Stata 15 help for bic_note

[R] BIC note -- Calculating and interpreting BIC

Description

This entry discusses a statistical issue that arises when using the Bayesian information criterion (BIC) to compare models.

Stata calculates BIC, assuming N = e(N) -- we will explain -- but sometimes it would be better if a different N were used. Commands that calculate BIC have an n() option, allowing you to specify the N to be used.

In summary,

1. If you are comparing results estimated by the same estimation command, using the default BIC calculation is probably fine. There is an issue, but most researchers would ignore it.

2. If you are comparing results estimated by different estimation commands, you need to be on your guard.

a. If the different estimation commands share the same definitions of observations, independence, and the like, you are back in case 1.

b. If they differ in these regards, you need to think about the value of N that should be used. For example, logit and xtlogit differ in that the former assumes independent observations and the latter, independent panels.

c. If estimation commands differ in the events being used over which the likelihood function is calculated, the information criteria may not be comparable at all. We say information criteria because this would apply equally to the Akaike information criterion (AIC), as well as to BIC. For instance, streg and stcox produce such incomparable results. The events used by streg are the actual survival times, whereas the events used by stcox are failures within risk pools, conditional on the times at which failures occurred.

Remarks

Remarks are presented under the following headings:

Background The problem of determining N Example 1 Example 2 The problem of conformable likelihoods The first problem does not arise with AIC; the second problem does Calculating BIC correctly

Background

The AIC and the BIC are two popular measures for comparing maximum likelihood models. AIC and BIC are defined as

AIC = -2*ln(likelihood) + 2*k

BIC = -2*ln(likelihood) + ln(N)*k

where

k = number of parameters estimated

N = number of observations

We are going to discuss AIC along with BIC because AIC has some of the problems that BIC has, but not all.

AIC and BIC can be viewed as measures that combine fit and complexity. Fit is measured negatively by -2*ln(likelihood); the larger the value, the worse the fit. Complexity is measured positively, either by 2*k (AIC) or ln(N)*k (BIC).

Given two models fit on the same data, the model with the smaller value of the information criterion is considered to be better.

There is substantial literature on these measures: see Akaike (1974); Raftery (1995); Sakamoto, Ishiguro, and Kitagawa (1986); and Schwarz (1978).

When Stata calculates the above measures, it uses the rank of e(V) for k and it uses e(N) for N. e(V) and e(N) are Stata notation for results stored by the estimation command. e(V) is the variance-covariance matrix of the estimated parameters, and e(N) is the number of observations in the dataset used in calculating the result.

The problem of determining N

The difference between AIC and BIC is that AIC uses the constant 2 to weight k, whereas BIC uses ln(N).

Determining that the value of N should be used is problematic. Despite appearances, the definition "N is the number of observations" is not easy to make operational. N does not appear in the likelihood function itself, N is not the output of a standard statistical formula, and what is an observation is often subjective.

Recorded data:
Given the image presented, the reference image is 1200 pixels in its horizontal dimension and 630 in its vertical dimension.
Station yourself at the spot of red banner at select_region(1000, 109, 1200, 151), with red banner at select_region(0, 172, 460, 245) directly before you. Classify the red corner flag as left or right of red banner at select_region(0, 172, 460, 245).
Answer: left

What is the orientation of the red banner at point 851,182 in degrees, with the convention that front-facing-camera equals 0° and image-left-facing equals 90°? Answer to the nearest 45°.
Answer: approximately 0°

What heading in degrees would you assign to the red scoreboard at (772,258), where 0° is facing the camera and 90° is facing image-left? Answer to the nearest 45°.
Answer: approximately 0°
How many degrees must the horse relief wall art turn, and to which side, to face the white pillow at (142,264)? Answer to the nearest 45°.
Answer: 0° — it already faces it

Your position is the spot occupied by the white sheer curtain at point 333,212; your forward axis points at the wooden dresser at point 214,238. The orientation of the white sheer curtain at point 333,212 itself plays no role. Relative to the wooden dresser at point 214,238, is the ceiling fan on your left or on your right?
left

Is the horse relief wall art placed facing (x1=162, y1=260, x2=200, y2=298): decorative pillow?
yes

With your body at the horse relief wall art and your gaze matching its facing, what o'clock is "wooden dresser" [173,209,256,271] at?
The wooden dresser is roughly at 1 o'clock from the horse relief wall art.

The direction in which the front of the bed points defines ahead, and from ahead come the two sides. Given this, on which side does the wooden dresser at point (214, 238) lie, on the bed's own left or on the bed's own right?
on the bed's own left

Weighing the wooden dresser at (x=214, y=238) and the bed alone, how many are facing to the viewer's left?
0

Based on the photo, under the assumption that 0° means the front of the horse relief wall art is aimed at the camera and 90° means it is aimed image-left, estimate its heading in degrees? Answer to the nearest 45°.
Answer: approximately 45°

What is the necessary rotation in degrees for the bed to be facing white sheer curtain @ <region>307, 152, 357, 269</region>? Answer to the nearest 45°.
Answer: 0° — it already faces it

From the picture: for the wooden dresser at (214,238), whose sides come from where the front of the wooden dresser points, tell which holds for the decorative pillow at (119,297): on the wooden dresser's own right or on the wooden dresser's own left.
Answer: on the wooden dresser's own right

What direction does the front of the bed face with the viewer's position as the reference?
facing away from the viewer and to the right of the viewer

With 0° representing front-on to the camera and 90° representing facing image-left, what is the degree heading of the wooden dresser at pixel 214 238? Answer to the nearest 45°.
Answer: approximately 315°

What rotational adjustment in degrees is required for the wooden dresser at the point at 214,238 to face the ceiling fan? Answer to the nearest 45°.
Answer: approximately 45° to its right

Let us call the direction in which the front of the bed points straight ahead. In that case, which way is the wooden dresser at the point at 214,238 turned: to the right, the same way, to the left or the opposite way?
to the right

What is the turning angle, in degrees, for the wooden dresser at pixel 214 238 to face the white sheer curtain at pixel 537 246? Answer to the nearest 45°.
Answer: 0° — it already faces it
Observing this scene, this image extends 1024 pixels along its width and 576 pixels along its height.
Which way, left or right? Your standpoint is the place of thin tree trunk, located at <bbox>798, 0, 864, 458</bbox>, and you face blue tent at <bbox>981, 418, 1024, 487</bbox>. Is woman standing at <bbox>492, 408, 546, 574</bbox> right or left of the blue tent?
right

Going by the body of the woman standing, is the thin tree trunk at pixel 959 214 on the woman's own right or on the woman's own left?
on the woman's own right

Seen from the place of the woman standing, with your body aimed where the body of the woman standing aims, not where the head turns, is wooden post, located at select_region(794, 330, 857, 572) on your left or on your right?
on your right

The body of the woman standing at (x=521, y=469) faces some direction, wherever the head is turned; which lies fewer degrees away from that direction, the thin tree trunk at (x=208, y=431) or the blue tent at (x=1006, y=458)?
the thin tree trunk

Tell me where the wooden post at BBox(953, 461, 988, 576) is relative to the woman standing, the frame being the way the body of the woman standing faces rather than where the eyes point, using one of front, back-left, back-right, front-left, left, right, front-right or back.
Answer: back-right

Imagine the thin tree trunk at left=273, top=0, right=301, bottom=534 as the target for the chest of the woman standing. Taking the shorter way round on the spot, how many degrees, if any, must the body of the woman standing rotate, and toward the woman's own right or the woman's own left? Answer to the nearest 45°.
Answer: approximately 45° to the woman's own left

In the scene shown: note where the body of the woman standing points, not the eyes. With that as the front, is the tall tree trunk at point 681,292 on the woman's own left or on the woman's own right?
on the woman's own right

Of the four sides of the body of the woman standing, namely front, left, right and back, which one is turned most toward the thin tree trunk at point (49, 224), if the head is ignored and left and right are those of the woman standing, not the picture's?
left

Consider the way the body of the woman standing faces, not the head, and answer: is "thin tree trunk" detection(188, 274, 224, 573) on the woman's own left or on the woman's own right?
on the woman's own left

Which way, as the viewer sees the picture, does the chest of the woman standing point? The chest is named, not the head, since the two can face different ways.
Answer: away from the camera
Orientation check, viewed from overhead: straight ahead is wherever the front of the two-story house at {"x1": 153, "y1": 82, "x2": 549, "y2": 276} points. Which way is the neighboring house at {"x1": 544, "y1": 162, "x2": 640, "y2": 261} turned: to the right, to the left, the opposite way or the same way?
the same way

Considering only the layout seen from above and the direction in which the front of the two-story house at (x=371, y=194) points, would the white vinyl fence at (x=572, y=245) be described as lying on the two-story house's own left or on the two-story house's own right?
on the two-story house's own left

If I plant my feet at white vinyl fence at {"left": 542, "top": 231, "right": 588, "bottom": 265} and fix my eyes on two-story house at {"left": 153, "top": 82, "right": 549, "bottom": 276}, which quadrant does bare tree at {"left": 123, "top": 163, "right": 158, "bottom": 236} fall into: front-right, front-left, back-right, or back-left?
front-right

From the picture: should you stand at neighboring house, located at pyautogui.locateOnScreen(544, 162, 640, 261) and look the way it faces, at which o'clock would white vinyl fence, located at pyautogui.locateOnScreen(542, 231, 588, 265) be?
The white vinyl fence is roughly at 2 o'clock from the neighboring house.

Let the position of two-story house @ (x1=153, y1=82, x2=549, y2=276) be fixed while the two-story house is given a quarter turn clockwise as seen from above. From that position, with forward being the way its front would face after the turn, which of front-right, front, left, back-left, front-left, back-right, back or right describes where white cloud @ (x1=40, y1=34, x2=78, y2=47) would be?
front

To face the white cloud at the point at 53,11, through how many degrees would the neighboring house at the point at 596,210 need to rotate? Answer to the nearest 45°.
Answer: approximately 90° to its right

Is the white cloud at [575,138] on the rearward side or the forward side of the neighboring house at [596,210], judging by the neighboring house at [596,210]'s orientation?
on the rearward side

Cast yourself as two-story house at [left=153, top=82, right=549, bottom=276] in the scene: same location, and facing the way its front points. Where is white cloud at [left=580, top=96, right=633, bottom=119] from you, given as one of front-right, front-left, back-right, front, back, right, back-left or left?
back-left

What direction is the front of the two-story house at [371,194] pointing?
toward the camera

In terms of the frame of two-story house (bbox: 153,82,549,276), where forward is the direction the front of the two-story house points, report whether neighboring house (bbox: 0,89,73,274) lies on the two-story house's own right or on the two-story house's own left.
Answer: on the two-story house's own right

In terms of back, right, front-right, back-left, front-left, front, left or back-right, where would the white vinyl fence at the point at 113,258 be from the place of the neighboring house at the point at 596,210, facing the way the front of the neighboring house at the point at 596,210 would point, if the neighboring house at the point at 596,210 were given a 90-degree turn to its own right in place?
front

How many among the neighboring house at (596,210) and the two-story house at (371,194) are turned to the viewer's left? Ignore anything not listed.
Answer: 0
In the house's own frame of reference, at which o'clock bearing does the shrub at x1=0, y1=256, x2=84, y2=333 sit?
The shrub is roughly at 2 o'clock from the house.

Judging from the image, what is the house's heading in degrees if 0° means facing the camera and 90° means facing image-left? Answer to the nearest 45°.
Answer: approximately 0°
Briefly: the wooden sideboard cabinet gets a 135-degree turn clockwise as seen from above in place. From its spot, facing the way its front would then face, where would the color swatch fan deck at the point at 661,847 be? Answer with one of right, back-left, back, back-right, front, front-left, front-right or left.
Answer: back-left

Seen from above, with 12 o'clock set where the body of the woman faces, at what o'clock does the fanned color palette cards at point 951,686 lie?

TO DO:
1 > In the BIC help text, what value does Stata use for k when it calculates AIC and BIC?
2 > Proceed with the BIC help text, picking up right after its last sentence.
None of this data is needed.

PER-TASK ANSWERS:
1 > The rank of e(V).

2 >
Example 1

Often, what is meant by N is obvious. Consider a simple logit model. What is meant by N is the number of observations that are statistically independent and that corresponds to M, the number of observations in the dataset used in the calculation. We will write N=M.

But now assume that the same dataset has a grouping variable and the data are thought to be clustered within group. To keep the problem simple, let's pretend that there are G groups and m observations within group, so that M = G*m. Because you are worried about intragroup correlation, you fit your model with xtlogit, grouping on the grouping variable. Now you wish to calculate BIC. What is the N that should be used? N=M or N=G?

That is a deep question. If the observations really are independent, then you should use N=M. If the observations within group are not just correlated but are duplicates of one another, and they had to be so, then you should use N=G. Between those two extremes, you should probably use a number between M and G, but determining what that number should be from measured correlations is difficult. Using N=M is conservative in that, if anything, it overweights complexity. Conservativeness, however, is subjective, too: using N=G could be considered more conservative in that fewer constraints are being placed on the data.

When the estimated correlation is high, our reaction would be that using N=G is probably more reasonable. Our first reaction, however, would be that using BIC to compare models is probably a misuse of the measure.

Stata uses N=M. An informal survey of web-based literature suggests that N=M is the popular choice.

There is another reason, not so good, to choose N=M. It makes across-model comparisons more likely to be valid when performed without thinking about the issue. Say that you wish to compare the logit and xtlogit results. Thus, you need to calculate

BIC_p = -2*ln(likelihood_p) + ln(N_p)*k

BIC_x = -2*ln(likelihood_x) + ln(N_x)*k

Whatever N you use, you must use the same N in both formulas. Stata's choice of N=M at least meets that test.

Example 2

In the above example, using N=M is reasonable. Now let's look at when using N=M is wrong even if popular.

Consider a model fit by stcox. Using N=M is certainly wrong if for no other reason than M is not even a well-defined number. The same data can be represented by different datasets with different numbers of observations. For example, in one dataset, there might be 1 observation per subject. In another, the same subjects could have two records each, the first recording the first half of the time at risk and the second recording the remaining part. All statistics calculated by Stata on either dataset would be the same, but M would be different.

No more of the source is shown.